The Classic vs. Genuine MMN in the Multi‐Feature and the Traditional Oddball Paradigm
3.2.3
The data did not provide conclusive evidence for or against a difference in the effect size of the classic minus genuine frequency MMN amplitude between the present study (Fz; d _ z _ = −1.15) and the traditional oddball frequency MMN studies by Maess et al. (2007) (d _ z _ = −0.66; BF 01 = 0.588; Q(1) = 1.76, p = 0.185) and Wiens et al. (2019) (d _ z _ = −0.64; BF 01 = 0.845; Q(1) = 2.58, p = 0.108). The data provided strong evidence for a larger difference in the effect size of the classic minus genuine frequency MMN amplitude in the present study (Fz; d _ z _ = −1.15) than the traditional oddball frequency MMN study by Ruhnau et al. (2012) (cascading: d _ z _ = −0.04; BF 01 = 52.9; Q(1) = 10.51, p = 0.001; equiprobable: d _ z _ = −0.21; BF 01 = 10.5; Q(1) = 7.36, p = 0.007). The data did not provide conclusive evidence for or against a difference in the effect size of the classic minus genuine location MMN amplitude between the present study (Fz; d _ z _ = −1.21) and the traditional oddball location MMN study by Schröger and Wolff (1996) (d _ z _ = −0.66; BF 01 = 0.667; Q(1) = 1.9, p = 0.168). The data provided moderate and strong evidence for a larger difference in the effect size of the classic minus genuine duration MMN amplitude in the present study (Fz, adjusted time window; d _ z _ = −1.89) than the traditional oddball duration MMN study by Hsu et al. (2010) (d _ z _ = −0.89; BF 01 = 3.44; Q(1) = 4.30, p < 0.038) and Jacobsen and Schröger (2003) (d _ z _ > −0.32; BF 01 = 267; Q(1) = 12.45, p < 0.001), respectively.
Discussion
4
We performed an auditory multi‐feature oddball paradigm including standards and frequency, location, intensity, and duration deviants. We additionally designed and performed a multi‐feature cascadic control paradigm including control stimuli physically identical to and equally adapted as the corresponding deviant stimuli. We observed a reliable classic MMN—a negative difference in the ERPs in response to deviant minus standard sounds over frontal leads inverting polarity over mastoidal leads—in response to all deviant features in the multi‐feature oddball paradigm. We observed a genuine MMN—comparing the multi‐feature oddball deviant sounds to the multi‐feature cascadic control sounds—with considerably smaller amplitude by a factor of two to three compared to the classic MMN in response to frequency and location deviants. We did not find a genuine MMN in response to intensity and duration deviants (but only a considerably delayed and smaller negative deflection in the case of duration deviants only minimally inverting polarity). Deviant and standard sounds could be discriminated by participants with high precision.

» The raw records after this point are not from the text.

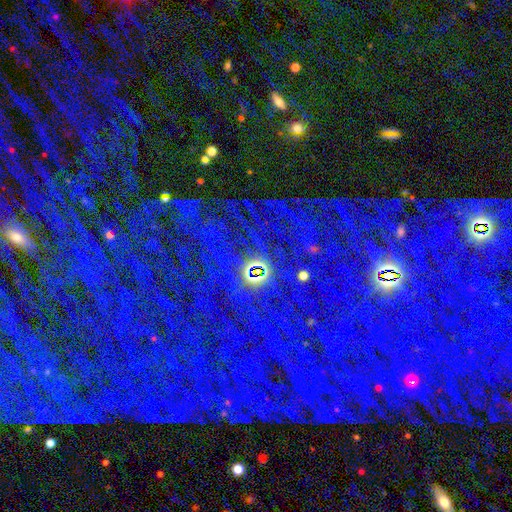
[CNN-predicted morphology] Q: Smooth or featured?
A: star or artifact (81%); runner-up: smooth (10%)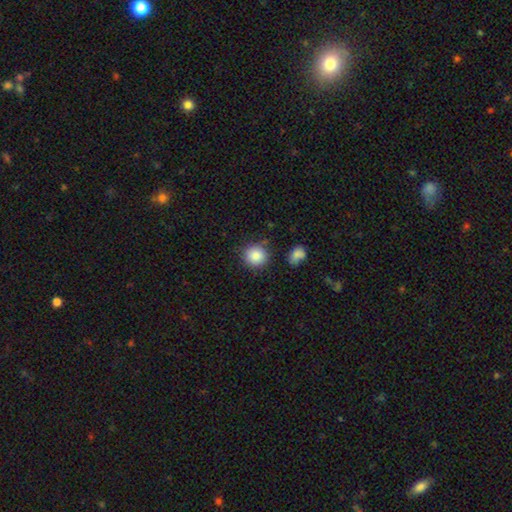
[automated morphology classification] Q: Smooth or featured?
A: smooth (87%); runner-up: star or artifact (9%)
Q: How rounded?
A: round (90%); runner-up: in between (9%)
Q: Merging?
A: none (81%); runner-up: minor disturbance (11%)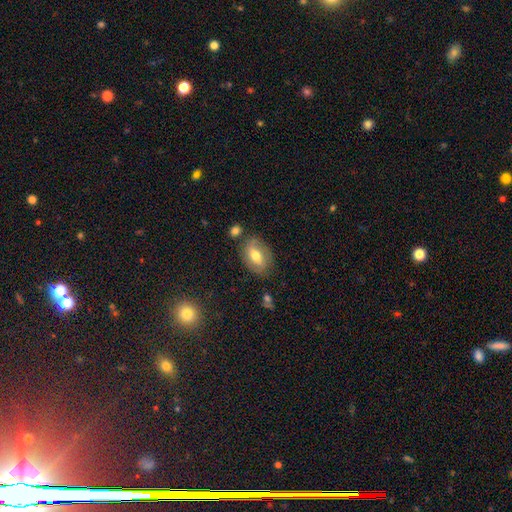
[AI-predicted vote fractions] Overall: smooth (52%; featured or disk 40%). How rounded: in between (78%). Merging: none (76%).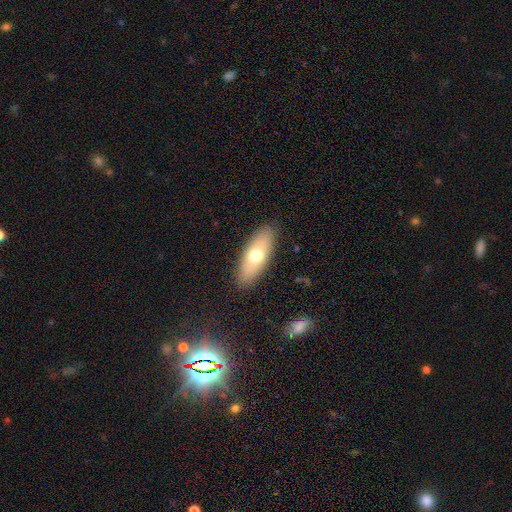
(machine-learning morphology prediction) Overall: smooth (63%; featured or disk 30%). How rounded: in between (72%). Merging: none (87%).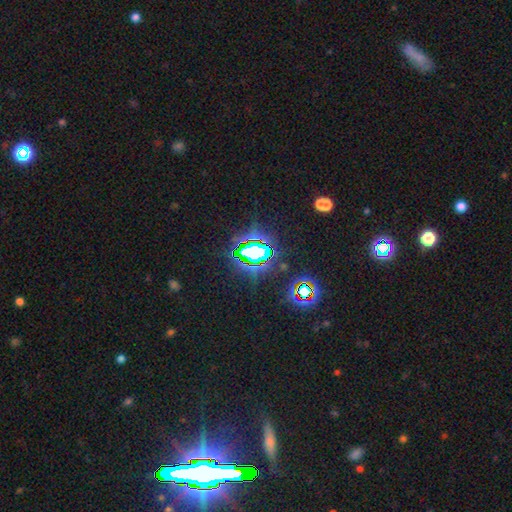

We developed a new control condition for the multi‐feature oddball paradigm in the auditory modality (see Male et al. 2020 for the visual modality) controlling for physical difference and adaptation. The cascadic control condition successfully enabled the separation of the genuine MMN from other deviance‐sensitive processes such as adaptation. We consider this separation as highly relevant for the investigation of genuine deviant detection and prediction mechanisms. In the following, we discuss the different relative contributions of (stimulus‐specific) adaptation and memory or prediction‐based higher order deviance detection between the multi‐feature and the traditional oddball paradigms and between sound features. We will conclude with a discussion of theoretical implications and the relevance of our findings for the investigation of mechanisms underlying the MMN in clinical or other sensitive populations using the multi‐feature paradigm.
The Genuine MMN in the Traditional and the Multi‐Feature Oddball Paradigms
4.1
In response to frequency, location, and duration (in an adjusted time window only) deviants, the observed genuine MMN were smaller by a factor of two to three than the classic MMN (in terms of amplitudes as well as in terms of effect sizes; cf., Table 5). In response to intensity and duration (in the canonical time window) deviants, the genuine MMN disappeared when controlling for adaptation and physical differences. We aimed to compare the difference between the classic and the genuine MMN amplitudes between the multi‐feature oddball paradigm as reported here and those observed in the traditional oddball paradigm including an equiprobable or cascadic control condition. To this end, we selected a set of studies explicitly examining one or more of the adaptation control conditions and including the same features in a range comparable to the present study (note that the selection of included studies was not necessarily exhaustive). A summary of the relevant statistical parameters and corresponding effect sizes is reported in Table 6.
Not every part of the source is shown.